Report every line of the data that includes "owner".

-- -- --

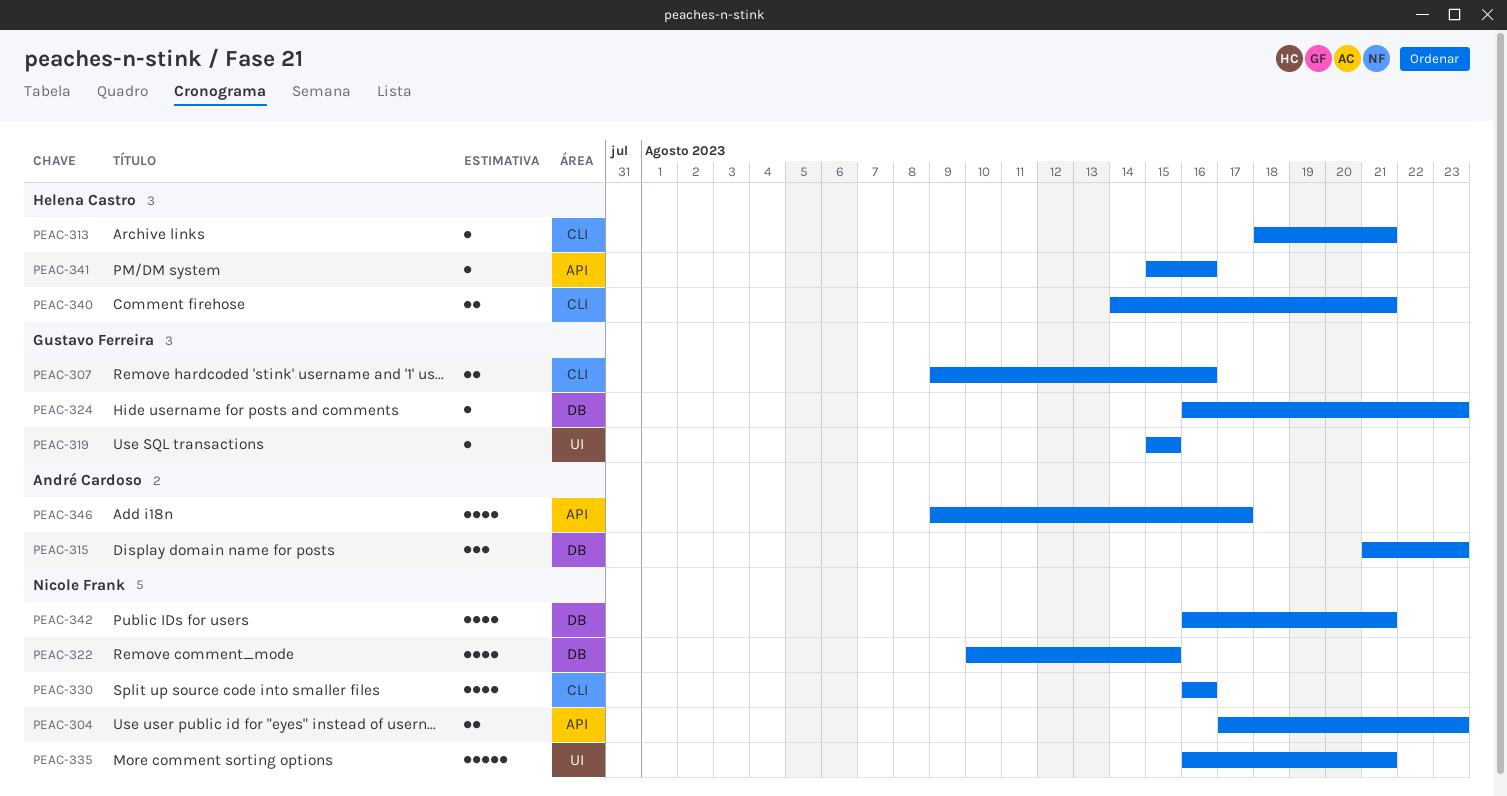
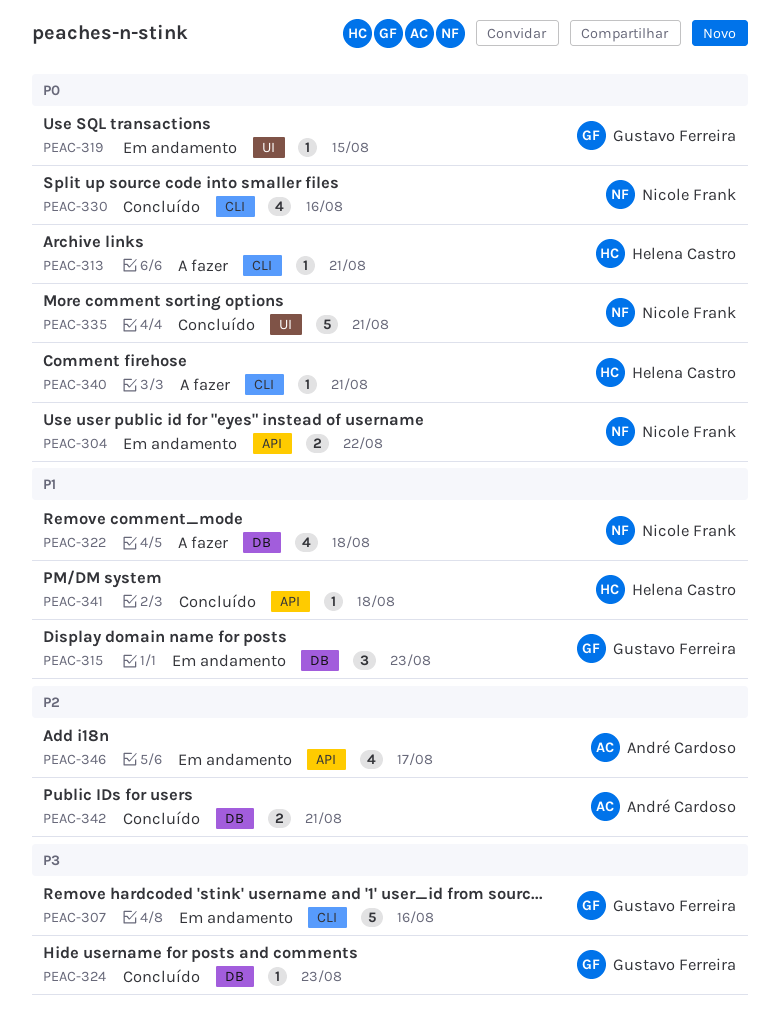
PEAC-304, due: Aug 23 -> Aug 22
PEAC-307, estimate: 2 -> 5
PEAC-315, owner: André Cardoso -> Gustavo Ferreira
PEAC-322, due: Aug 15 -> Aug 18
PEAC-340, estimate: 2 -> 1
PEAC-341, due: Aug 16 -> Aug 18
PEAC-342, owner: Nicole Frank -> André Cardoso
PEAC-342, estimate: 4 -> 2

-- -- --

▶ Output of the exercise:
PEAC-315, owner: André Cardoso -> Gustavo Ferreira
PEAC-342, owner: Nicole Frank -> André Cardoso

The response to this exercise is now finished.